Since Convex functions run on the server, subscribing to a query or running a mutation requires sending arguments and return values over the network.

Convex automatically handles serialization of arguments and return values. Convex supports a superset of JSON: See Types and Schemas for the supported types. In particular, functions, instances of user-defined classes, and undefined aren't supported.

When the server runs your Convex functions, it provides an additional first argument: a QueryCtx for queries, a MutationCtx for mutations or a ActionCtx for actions. These context objects provide capabilities to query the database or check client authentication with the auth property. Queries and mutations can interact with the database directly via the db property, while actions can invoke queries and mutations via the query and mutation properties respectively.

Convex query functions can't evaluate to undefined on the client, since undefined isn't a valid Convex value and is used on the client to signal that a query has not yet returned a value. If a Convex function returns undefined, the server will translate this value to null.

// in convex/getUserByEmail.ts a function can return `undefined`...
export default query(async ({ db }, email: string) => {
const user = db
.query("users")
.filter(q => q.eq(email, q.field("email")))
.first();
if (user) {
return user.name;
}
});
// ...but in a React component this value will be translated to null.
const messages: Message[] | undefined | null = useQuery("getUserByEmail");

Environment

Actions run in Node.js and can use any compatible libraries. Query and mutations, on the other hand, execute in a more limited environment. They have have access to fewer built-in APIs. Nearly all JavaScript global objects are available. But web APIs like fetch and window are absent, as are Node.js APIs like process and fs.

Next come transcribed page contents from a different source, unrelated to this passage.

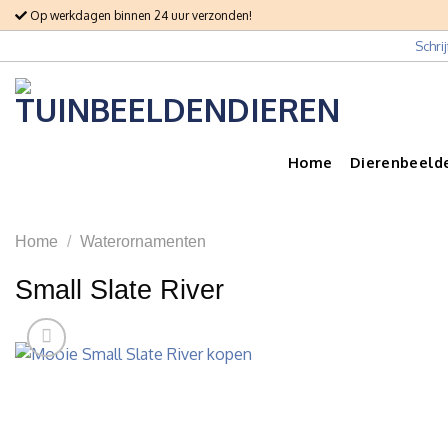
Skip
Op werkdagen binnen 24 uur verzonden!
to
Schri
content
Home
Dierenbeeld
Home
/
Waterornamenten
Small Slate River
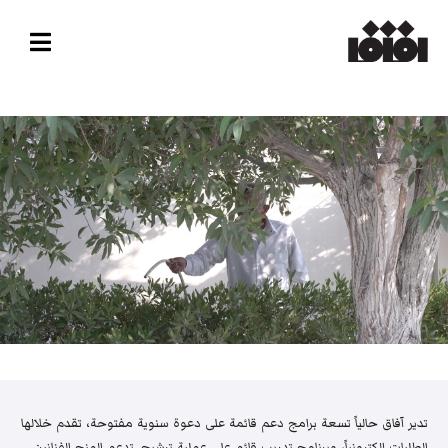
تدير آفاق حالياً تسعة برامج دعم قائمة على دعوة سنوية مفتوحة، تقدم خلالها
الطلبات إلكترونياً، وبرنامج تدريب قائم على عملية ترشيح. تدعم المنح الفنانين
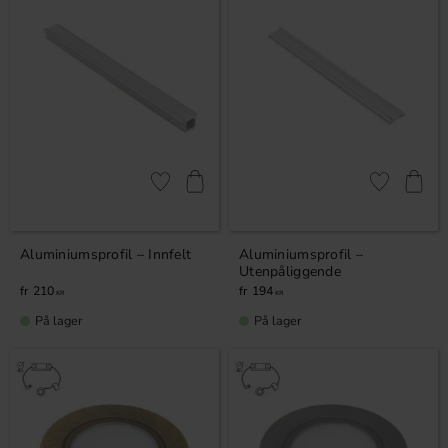
Lagre som favoritt
Lagre som fa
Aluminiumsprofil – Innfelt
Aluminiumsprofil –
Utenpåliggende
210
194
KR
KR
På lager
På lager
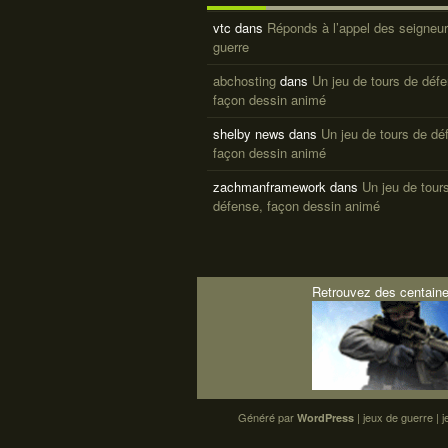
vtc
dans
Réponds à l’appel des seigneur
guerre
abchosting
dans
Un jeu de tours de déf
façon dessin animé
shelby news
dans
Un jeu de tours de dé
façon dessin animé
zachmanframework
dans
Un jeu de tour
défense, façon dessin animé
Retrouvez des centaine
Généré par
|
jeux de guerre
|
j
WordPress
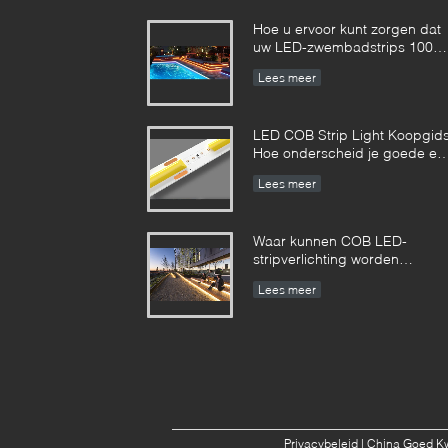
Hoe u ervoor kunt zorgen dat
uw LED-zwembadstrips 100%
veilig zijn?
Lees meer
LED COB Strip Light Koopgids
Hoe onderscheid je goede en
slechte COB LED strips?
Lees meer
Waar kunnen COB LED-
stripverlichting worden
gebruikt?
Lees meer
Privacybeleid
| China Goed Kwa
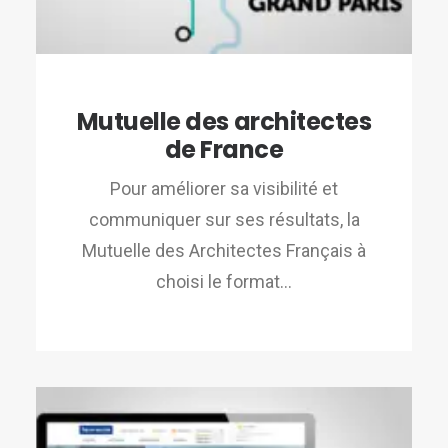
Mutuelle des architectes
de France
Pour améliorer sa visibilité et
communiquer sur ses résultats, la
Mutuelle des Architectes Français à
choisi le format…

The implementation of some objects differs from stock V8, the JavaScript engine Convex uses to execute these functions, in order to run these functions deterministically.

Using Libraries

When you push Convex functions with npx convex dev or npx convex deploy, the CLI tool bundles your functions to include any libraries they may use. Many libraries just work, but if a library depends on Node.js, it probably won't in query and mutation functions. Libraries that depends on browser-specific capabilities won't work in any type of Convex functions.

If there's a library you'd like to use that isn't working for you, let us know!

Convex functions, once bundled with dependencies, need to be less than 32MB. If you're running into this size limit, you can use npx convex deploy -v to print out each source file's bundled size.

Sharing Code with Your Frontend

Types and functions from your UI code can be imported and used by Convex functions.

import { FeedEntry, formatFeedEntry } from "../src/feedTypes.ts"

export default query(async ({ db }) => {
const entries: FeedEntry[] = [];
...
const formatted = formatEntry(entry)
...
});

Importing modules from your UI could lead you to inadvertently include code that can't run in the Convex environment. If you encounter type errors like Cannot find name 'window' or Cannot redeclare block-scoped variable 'console'. you may need to refactor your UI code to pull code you'd like to share out into separate files that can be imported by both UI and Convex function code.

Avoid importing Convex functions from UI code

Backend code in Convex functions might contain code you'd like to keep private. Importing Convex functions in UI code may cause your bundler to include this code in the frontend bundle, potentially exposing secret logic to users.